WHAT THIS TASK INVOLVES » The expected output is the data below, character for character, without its pictures.

DATA SUPPLIED »
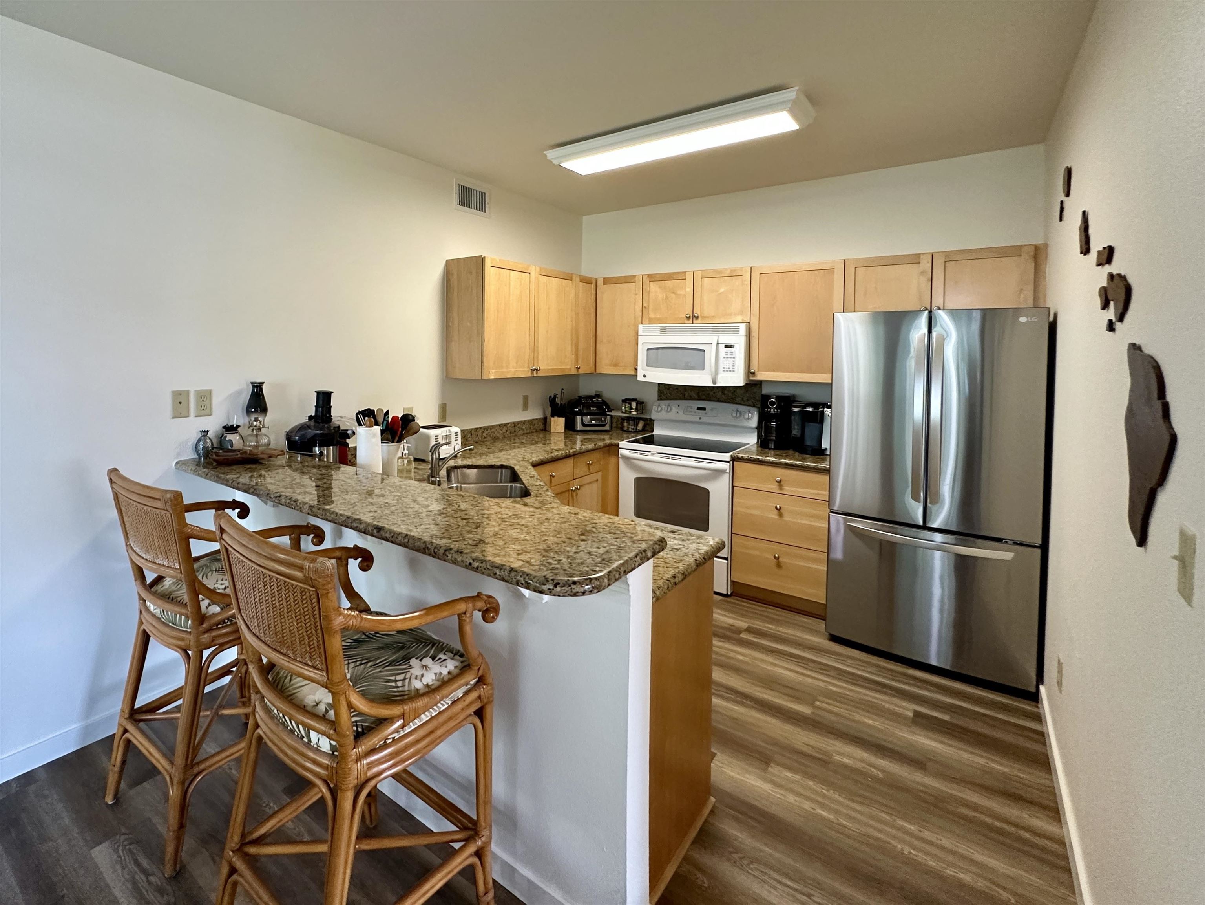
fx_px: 487
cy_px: 452
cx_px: 602
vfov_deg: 85.7
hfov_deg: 102.0
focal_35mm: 14
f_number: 2.2
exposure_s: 1/60
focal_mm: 2.22
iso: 250
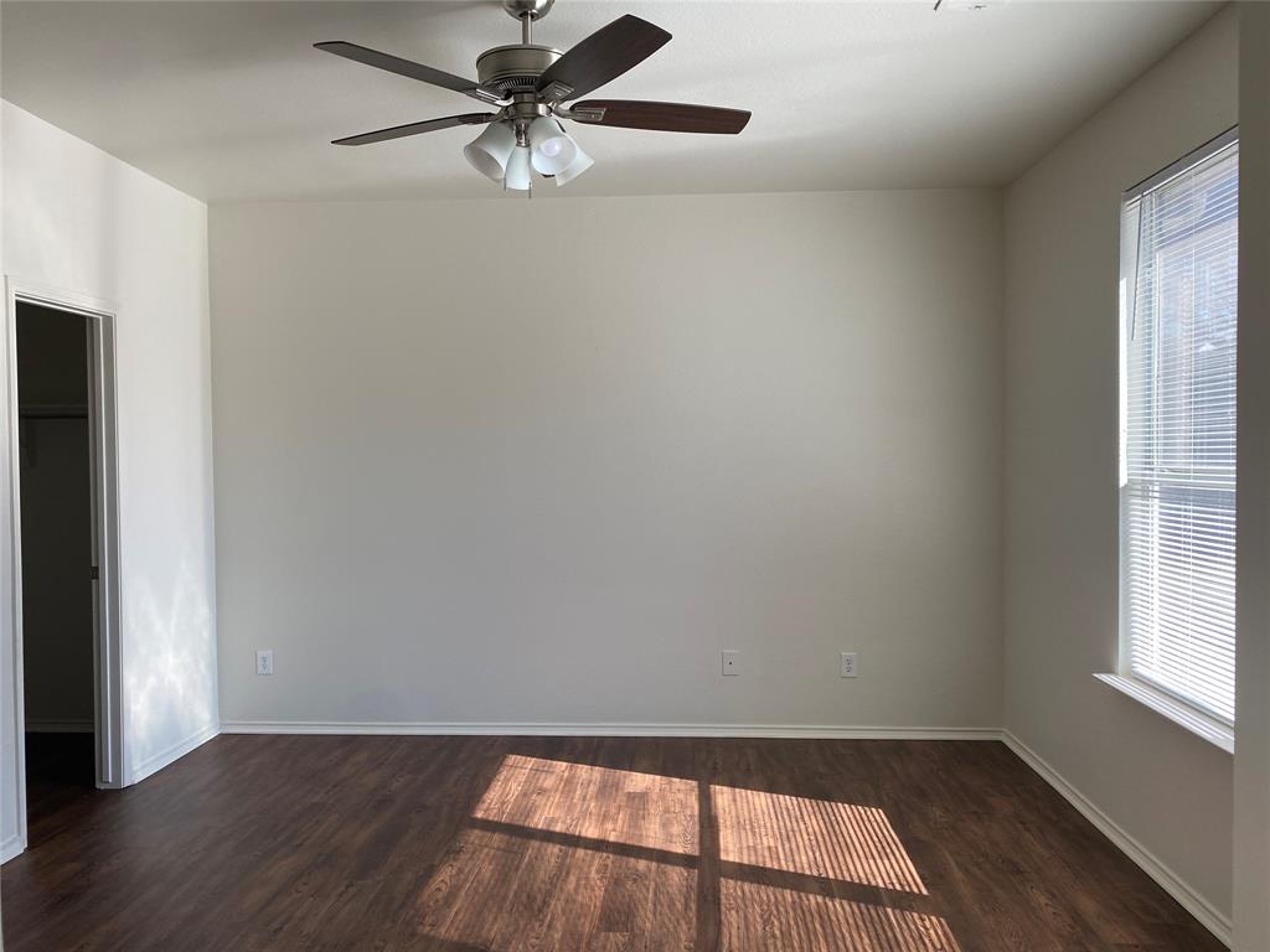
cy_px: 476
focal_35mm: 26
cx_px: 635
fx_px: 954
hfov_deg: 67.3
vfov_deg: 53.1
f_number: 1.8
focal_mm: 4.25
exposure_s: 1/122
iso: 80
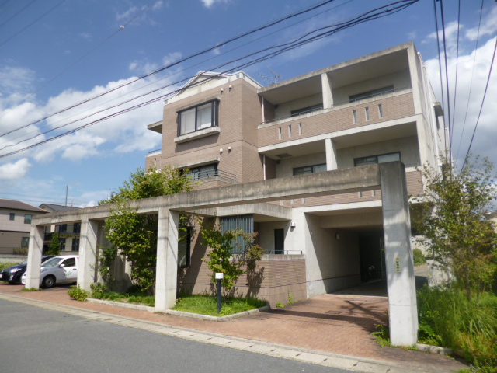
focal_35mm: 24
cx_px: 248
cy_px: 186
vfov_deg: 56.8
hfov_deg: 71.6
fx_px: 345
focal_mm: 4.3
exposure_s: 1/160
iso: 100
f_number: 9
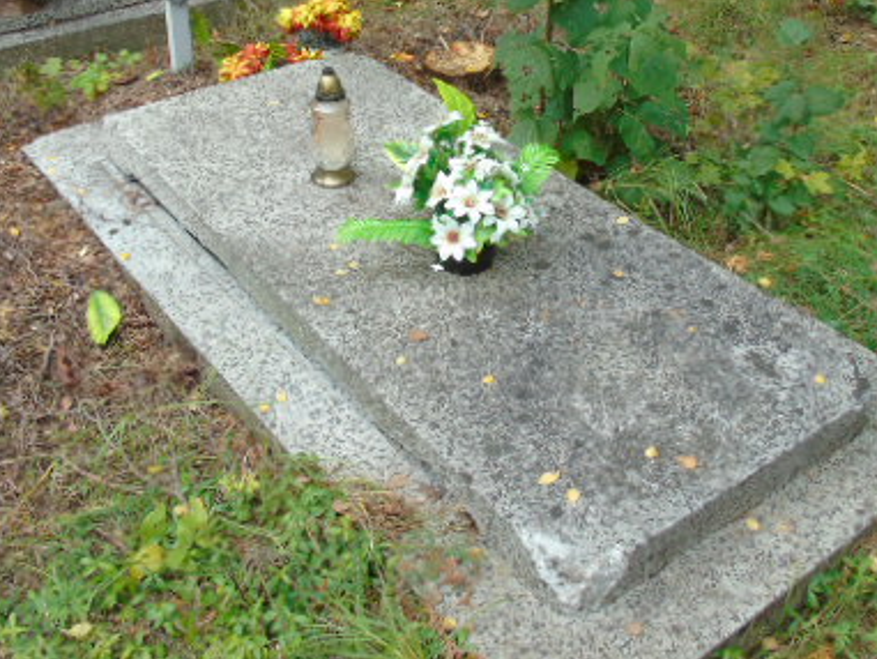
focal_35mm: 42
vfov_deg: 33.6
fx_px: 1064
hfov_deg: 44.8
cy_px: 161
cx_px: 440
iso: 80
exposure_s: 1/125
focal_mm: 4.4
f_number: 3.4
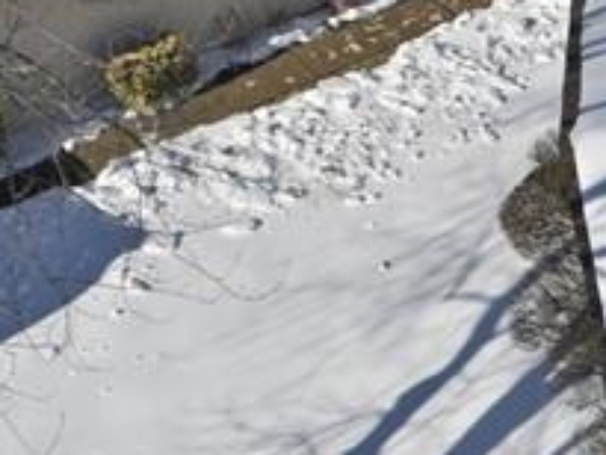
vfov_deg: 12.2
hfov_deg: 12.9
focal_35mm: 120
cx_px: 1413
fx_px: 2102
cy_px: 493
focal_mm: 6.7
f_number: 1.7
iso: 100
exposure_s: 1/8000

RESPONSE »
fx_px: 487
cy_px: 452
cx_px: 602
vfov_deg: 85.7
hfov_deg: 102.0
focal_35mm: 14
f_number: 2.2
exposure_s: 1/60
focal_mm: 2.22
iso: 250
cy_px: 476
focal_35mm: 26
cx_px: 635
fx_px: 954
hfov_deg: 67.3
vfov_deg: 53.1
f_number: 1.8
focal_mm: 4.25
exposure_s: 1/122
iso: 80
focal_35mm: 24
cx_px: 248
cy_px: 186
vfov_deg: 56.8
hfov_deg: 71.6
fx_px: 345
focal_mm: 4.3
exposure_s: 1/160
iso: 100
f_number: 9
focal_35mm: 42
vfov_deg: 33.6
fx_px: 1064
hfov_deg: 44.8
cy_px: 161
cx_px: 440
iso: 80
exposure_s: 1/125
focal_mm: 4.4
f_number: 3.4
vfov_deg: 12.2
hfov_deg: 12.9
focal_35mm: 120
cx_px: 1413
fx_px: 2102
cy_px: 493
focal_mm: 6.7
f_number: 1.7
iso: 100
exposure_s: 1/8000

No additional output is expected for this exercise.